Mali : Bamako impulse une dynamique africaine pour les médias

Le Premier ministre malien Abdoulaye Maïga a ouvert les travaux d’un forum dédié aux défis des professionnels des médias en Afrique. Plusieurs thématiques ont rythmé ces échanges, dont l’éducation aux médias à l’ère du numérique, la lutte contre la désinformation et les enjeux de la formation journalistique.

Le Maroc, invité d’honneur, a marqué sa présence lors de cet événement organisé à Bamako. Les débats ont mis en lumière l’importance d’une coopération panafricaine pour surmonter les défis communs du continent.

Des échanges constructifs autour de l’avenir des médias africains

Aziz Boucetta, directeur de publication de Panorapost.com, a souligné l’opportunité unique offerte par ce forum. Selon lui, «la famille panafricaine se réunit au Mali pour aborder les enjeux africains, souvent surmontables une fois identifiés et compris». Il a également salué l’engagement du Maroc, dont la participation témoigne d’une volonté de renforcer les liens entre les acteurs médiatiques du continent.
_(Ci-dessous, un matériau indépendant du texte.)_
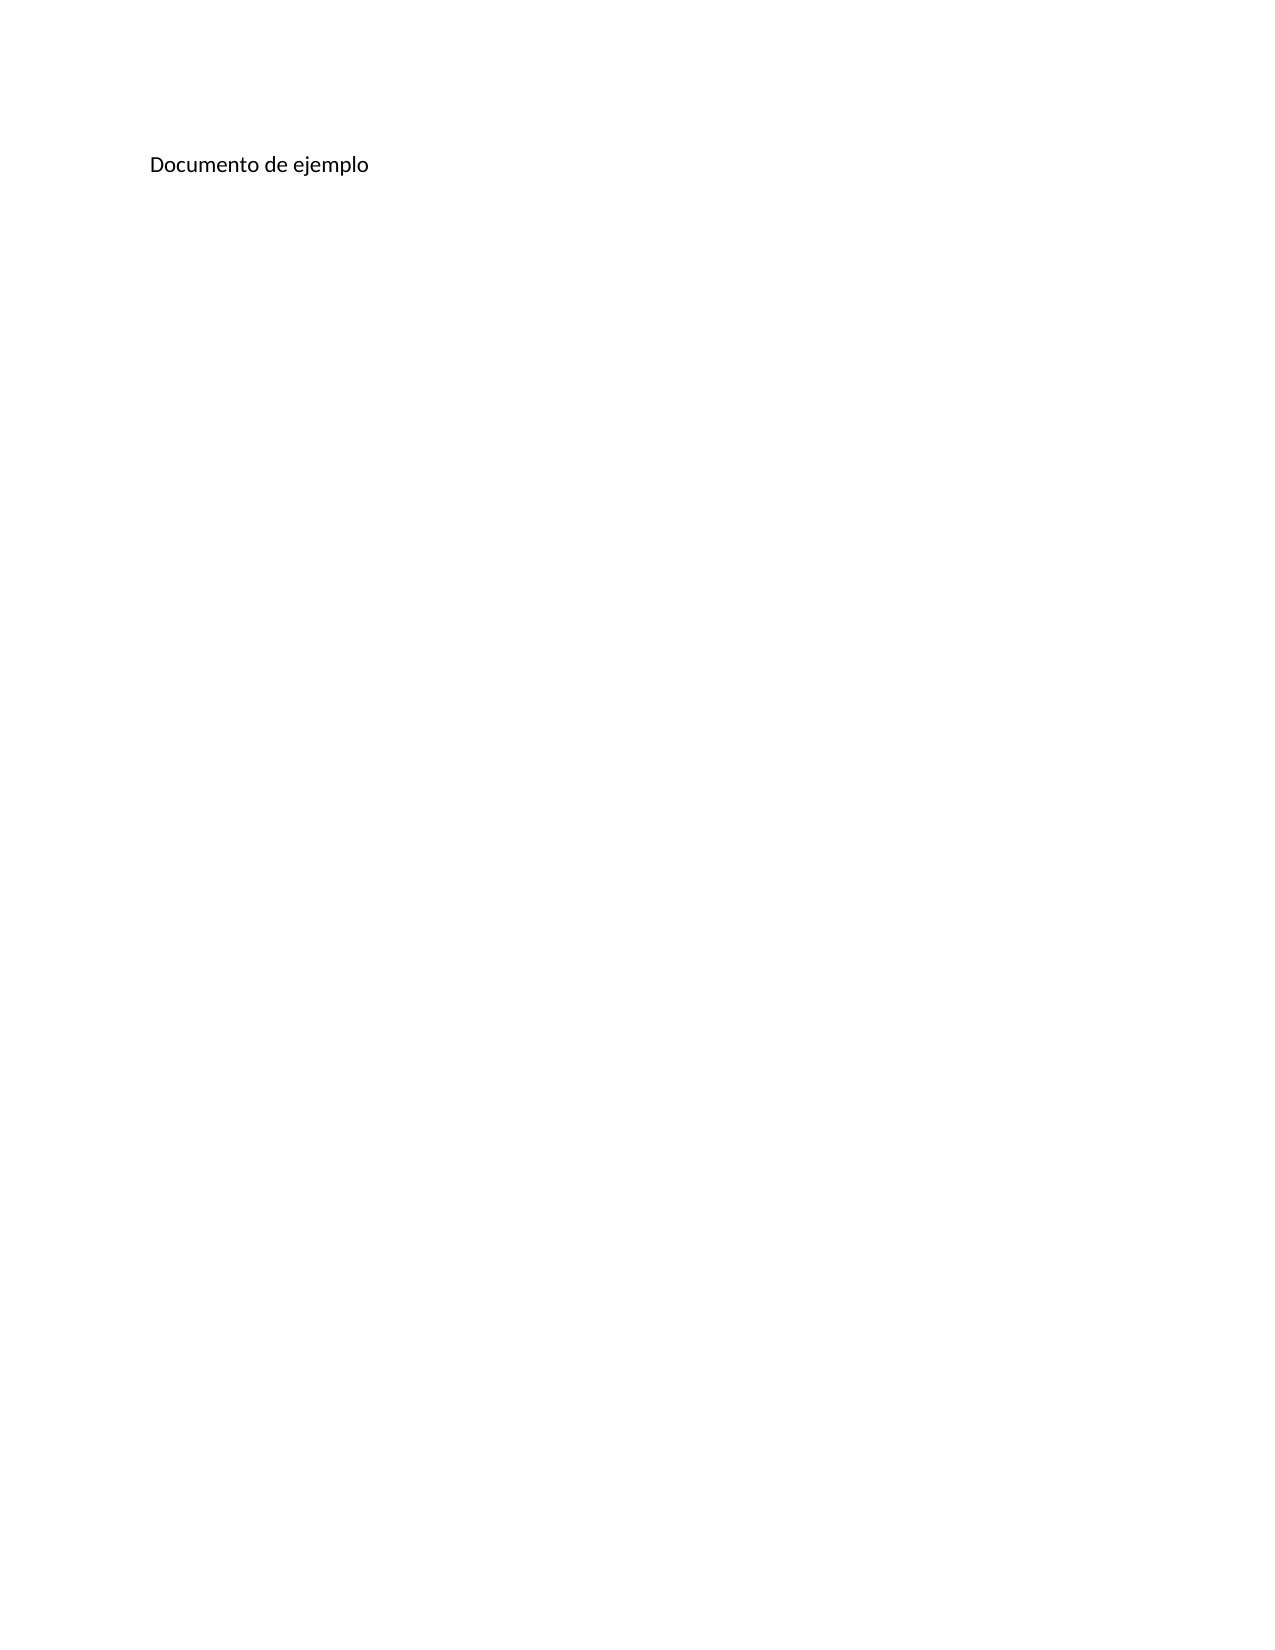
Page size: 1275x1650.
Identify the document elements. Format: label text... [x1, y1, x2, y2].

text Documento de ejemplo [150, 150, 1125, 178]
Aboubacar Abdoulwahidou Maïga, directeur général d’une école de journalisme et panéliste, a partagé des données clés sur l’évolution de la connectivité au Mali. «Le taux de Maliens connectés est passé de 2 % en 2012 à 35 % aujourd’hui, avec 80 % de jeunes de moins de 35 ans parmi eux. Parmi cette tranche de la population, 60 % s’informent principalement via les réseaux sociaux».

Il a également pointé du doigt le retard dans la numérisation des médias maliens, un obstacle majeur à la rentabilité et à la modernisation du secteur.

Un appel à renforcer les compétences médiatiques pour une Afrique résiliente

Le général de brigade Abdoulaye Maïga, chef du gouvernement, a rappelé les défis sécuritaires et informationnels qui pèsent sur la sous-région. «Les conflits actuels ne se limitent plus aux champs de bataille : ils s’étendent désormais au terrain médiatique et numérique. Les journalistes jouent un rôle central dans la stabilité des États, la cohésion sociale et la résilience des sociétés».

Il a conclu en insistant sur la nécessité de renforcer les capacités professionnelles des médias africains. «Il est crucial de développer les compétences locales pour que les médias puissent pleinement remplir leur mission d’information et de formation».